A hardship declaration is a hall pass that doesn’t take into consideration the tenant’s income level or means. Those with well-funded bank accounts can abuse the system and avoid their financial lease obligations by simply marking a box.

And they do so with the government’s blessing.

Indeed, while Eccles has been homeless and struggling to keep afloat, her freeloading tenant — who allegedly owes Eccles $14,700 in back rent — bought a new car and rejected offers of rental assistance made by the New York City Department of Social Services, according to the Post.

Worse, because the law stayed all eviction proceedings, landlords like Eccles have had no ability to challenge hardship declarations, and tenants have not been required to prove that they actually endured a hardship.

Even once the moratorium is lifted, the backlog of cases that piled up over the last year means that there will be months upon months of further delay before matters like Eccles’ can get a fair hearing.

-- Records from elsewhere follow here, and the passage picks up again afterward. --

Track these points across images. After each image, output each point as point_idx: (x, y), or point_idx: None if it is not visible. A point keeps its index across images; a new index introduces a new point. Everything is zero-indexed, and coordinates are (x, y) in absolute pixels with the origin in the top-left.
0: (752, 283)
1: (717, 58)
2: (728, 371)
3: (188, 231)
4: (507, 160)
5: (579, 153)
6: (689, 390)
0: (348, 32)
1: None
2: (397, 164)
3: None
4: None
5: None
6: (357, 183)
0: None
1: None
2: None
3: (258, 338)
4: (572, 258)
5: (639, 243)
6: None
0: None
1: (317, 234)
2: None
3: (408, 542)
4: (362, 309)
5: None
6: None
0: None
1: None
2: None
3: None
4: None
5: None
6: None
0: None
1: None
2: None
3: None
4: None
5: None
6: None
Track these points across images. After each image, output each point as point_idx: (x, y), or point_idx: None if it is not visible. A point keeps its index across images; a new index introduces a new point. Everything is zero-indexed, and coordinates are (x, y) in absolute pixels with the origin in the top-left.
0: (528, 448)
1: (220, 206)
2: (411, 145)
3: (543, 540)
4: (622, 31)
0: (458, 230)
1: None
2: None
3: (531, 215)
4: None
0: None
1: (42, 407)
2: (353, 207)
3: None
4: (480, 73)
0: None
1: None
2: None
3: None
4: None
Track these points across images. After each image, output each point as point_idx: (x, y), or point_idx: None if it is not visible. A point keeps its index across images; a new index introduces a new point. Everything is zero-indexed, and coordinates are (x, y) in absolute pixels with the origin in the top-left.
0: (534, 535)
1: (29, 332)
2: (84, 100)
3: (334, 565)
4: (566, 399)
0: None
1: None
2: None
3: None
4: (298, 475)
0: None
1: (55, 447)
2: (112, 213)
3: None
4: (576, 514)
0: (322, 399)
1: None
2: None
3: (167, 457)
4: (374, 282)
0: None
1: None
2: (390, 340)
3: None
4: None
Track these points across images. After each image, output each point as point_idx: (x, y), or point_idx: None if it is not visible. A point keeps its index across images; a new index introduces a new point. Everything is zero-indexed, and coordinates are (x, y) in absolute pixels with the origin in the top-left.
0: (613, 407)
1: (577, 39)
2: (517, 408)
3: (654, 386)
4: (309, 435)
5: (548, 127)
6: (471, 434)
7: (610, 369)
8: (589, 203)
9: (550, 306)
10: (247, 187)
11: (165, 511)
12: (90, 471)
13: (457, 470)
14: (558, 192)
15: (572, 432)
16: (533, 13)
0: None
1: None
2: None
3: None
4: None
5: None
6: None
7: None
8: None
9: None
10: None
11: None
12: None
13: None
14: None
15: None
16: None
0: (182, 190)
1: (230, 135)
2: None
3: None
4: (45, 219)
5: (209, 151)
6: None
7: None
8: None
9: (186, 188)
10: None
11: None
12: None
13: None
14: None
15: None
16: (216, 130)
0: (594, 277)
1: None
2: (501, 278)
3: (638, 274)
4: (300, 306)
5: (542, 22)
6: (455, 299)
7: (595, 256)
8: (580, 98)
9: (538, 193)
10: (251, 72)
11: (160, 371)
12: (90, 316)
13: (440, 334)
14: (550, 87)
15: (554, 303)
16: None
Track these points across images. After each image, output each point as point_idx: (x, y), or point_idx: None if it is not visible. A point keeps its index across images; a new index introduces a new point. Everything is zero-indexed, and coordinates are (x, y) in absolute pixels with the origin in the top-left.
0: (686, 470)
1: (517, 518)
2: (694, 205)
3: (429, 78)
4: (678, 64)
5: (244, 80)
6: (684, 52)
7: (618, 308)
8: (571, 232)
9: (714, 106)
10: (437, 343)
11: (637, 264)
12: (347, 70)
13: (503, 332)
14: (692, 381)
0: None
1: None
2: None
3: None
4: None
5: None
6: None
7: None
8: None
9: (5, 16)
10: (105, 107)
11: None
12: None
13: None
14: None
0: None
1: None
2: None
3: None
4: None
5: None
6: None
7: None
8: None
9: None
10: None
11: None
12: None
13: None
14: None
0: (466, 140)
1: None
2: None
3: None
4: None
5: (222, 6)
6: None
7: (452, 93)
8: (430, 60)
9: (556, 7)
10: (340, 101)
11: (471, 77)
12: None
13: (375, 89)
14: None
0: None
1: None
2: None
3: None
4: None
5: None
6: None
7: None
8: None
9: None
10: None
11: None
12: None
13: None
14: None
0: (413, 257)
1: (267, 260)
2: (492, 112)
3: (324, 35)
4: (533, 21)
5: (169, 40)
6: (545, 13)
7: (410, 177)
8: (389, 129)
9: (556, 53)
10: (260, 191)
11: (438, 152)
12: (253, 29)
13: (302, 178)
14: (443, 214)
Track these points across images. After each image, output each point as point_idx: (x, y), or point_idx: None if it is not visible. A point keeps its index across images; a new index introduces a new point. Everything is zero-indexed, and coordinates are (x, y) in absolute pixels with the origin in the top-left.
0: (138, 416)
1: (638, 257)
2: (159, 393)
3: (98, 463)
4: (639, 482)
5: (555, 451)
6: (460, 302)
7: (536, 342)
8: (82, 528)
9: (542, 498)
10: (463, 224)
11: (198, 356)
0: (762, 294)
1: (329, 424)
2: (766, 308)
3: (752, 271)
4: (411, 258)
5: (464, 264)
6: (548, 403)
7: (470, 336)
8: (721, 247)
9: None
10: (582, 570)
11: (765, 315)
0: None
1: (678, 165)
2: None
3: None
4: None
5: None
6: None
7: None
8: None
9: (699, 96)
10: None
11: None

Due process is another casualty of this harebrained piece of legislation.

This law allows practically anyone to opt out of paying rent; it also creates no incentive for tenants to pay even if they can. As a result, landlords like Eccles who don’t own a lot of properties have been devastated financially. This has only made the economic crisis occasioned by the coronavirus worse.

In announcing this legislation, Cuomo said, “When the COVID-19 pandemic began, we asked New Yorkers to protect each other by staying at home. As we fight our way through the marathon this pandemic has become, we need to make sure New Yorkers still have homes to provide that protection.”

But as a consequence of this leftist law, many landlords have decided to keep their properties empty rather than risk taking on tenants who might game the system.

The result will be a housing shortage, which hardly advances the stated objective of ensuring that all New Yorkers have homes.

Democrat lawmakers in New York have created a mess. If only we could evict them.